Lifecycle and timeouts

Idle timeout

The idle timeout determines how long a worker remains active after completing a request before shutting down. While a worker is idle, you are billed for the time, but the worker remains “warm,” allowing it to process subsequent requests immediately. The default is 5 seconds.

Execution timeout

The execution timeout acts as a failsafe to prevent runaway jobs from consuming infinite resources. It specifies the maximum duration a single job is allowed to run before being forcibly terminated. We strongly recommend keeping this enabled. The default is 600 seconds (10 minutes), and it can be extended up to 24 hours.

Job TTL (time-to-live)

This setting defines how long a job request remains valid in the queue before expiring. If a worker does not pick up the job within this window, the system discards it. The default is 24 hours.

Performance features

FlashBoot

FlashBoot reduces cold start times by retaining the state of worker resources shortly after they spin down. This allows the system to “revive” a worker much faster than a standard fresh boot. FlashBoot is most effective on endpoints with consistent traffic, where workers frequently cycle between active and idle states.

Model

The Model field allows you to select from a list of cached models. When selected, Runpod schedules your workers on host machines that already have these large model files pre-loaded. This significantly reduces the time required to load models during worker initialization.

Advanced settings

Data centers

You can restrict your endpoint to specific geographical regions. For maximum reliability and availability, we recommend allowing all data centers. Restricting this list decreases the pool of available GPUs your endpoint can draw from.

Network volumes

Network volumes provide persistent storage that survives worker restarts. While they enable data sharing between workers, they introduce network latency and restrict your endpoint to the specific data center where the volume resides. Use network volumes only if your workload specifically requires shared persistence or datasets larger than the container limit.

CUDA version selection

This filter ensures your workers are scheduled on host machines with compatible drivers.

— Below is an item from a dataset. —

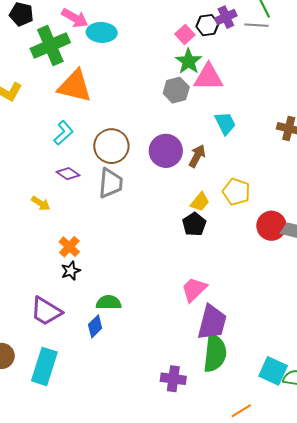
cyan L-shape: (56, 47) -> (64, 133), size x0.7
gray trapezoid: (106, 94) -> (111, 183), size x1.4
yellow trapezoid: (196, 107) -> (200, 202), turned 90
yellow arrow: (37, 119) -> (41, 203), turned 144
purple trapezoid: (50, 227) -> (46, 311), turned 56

While you should select the version your code requires, we recommend also selecting all newer versions. CUDA is generally backward compatible, and selecting a wider range of versions increases the pool of available hardware.

Expose HTTP/TCP ports

Enabling this option exposes the public IP and port of the worker, allowing for direct external communication. This is required for applications that need persistent connections, such as WebSockets.